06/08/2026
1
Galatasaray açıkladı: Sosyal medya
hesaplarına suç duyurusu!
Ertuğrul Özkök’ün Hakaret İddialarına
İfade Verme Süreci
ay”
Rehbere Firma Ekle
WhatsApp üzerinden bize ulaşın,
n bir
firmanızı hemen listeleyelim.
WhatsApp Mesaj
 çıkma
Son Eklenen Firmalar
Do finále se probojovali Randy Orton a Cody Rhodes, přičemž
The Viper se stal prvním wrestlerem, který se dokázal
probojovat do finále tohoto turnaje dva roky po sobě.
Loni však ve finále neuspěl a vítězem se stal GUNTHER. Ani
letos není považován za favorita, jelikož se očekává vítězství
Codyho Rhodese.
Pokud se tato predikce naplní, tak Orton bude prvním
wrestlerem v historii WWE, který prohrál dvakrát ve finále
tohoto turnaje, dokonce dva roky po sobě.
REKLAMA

---

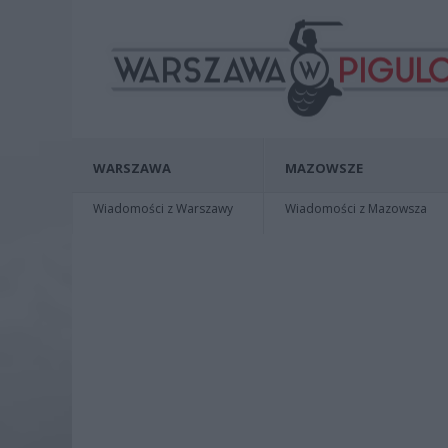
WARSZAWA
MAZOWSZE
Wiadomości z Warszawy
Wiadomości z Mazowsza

▸ Task: Copy the lines above that hold the word "tohoto".

▸ Result of this task:
probojovat do finále tohoto turnaje dva roky po sobě.
tohoto turnaje, dokonce dva roky po sobě.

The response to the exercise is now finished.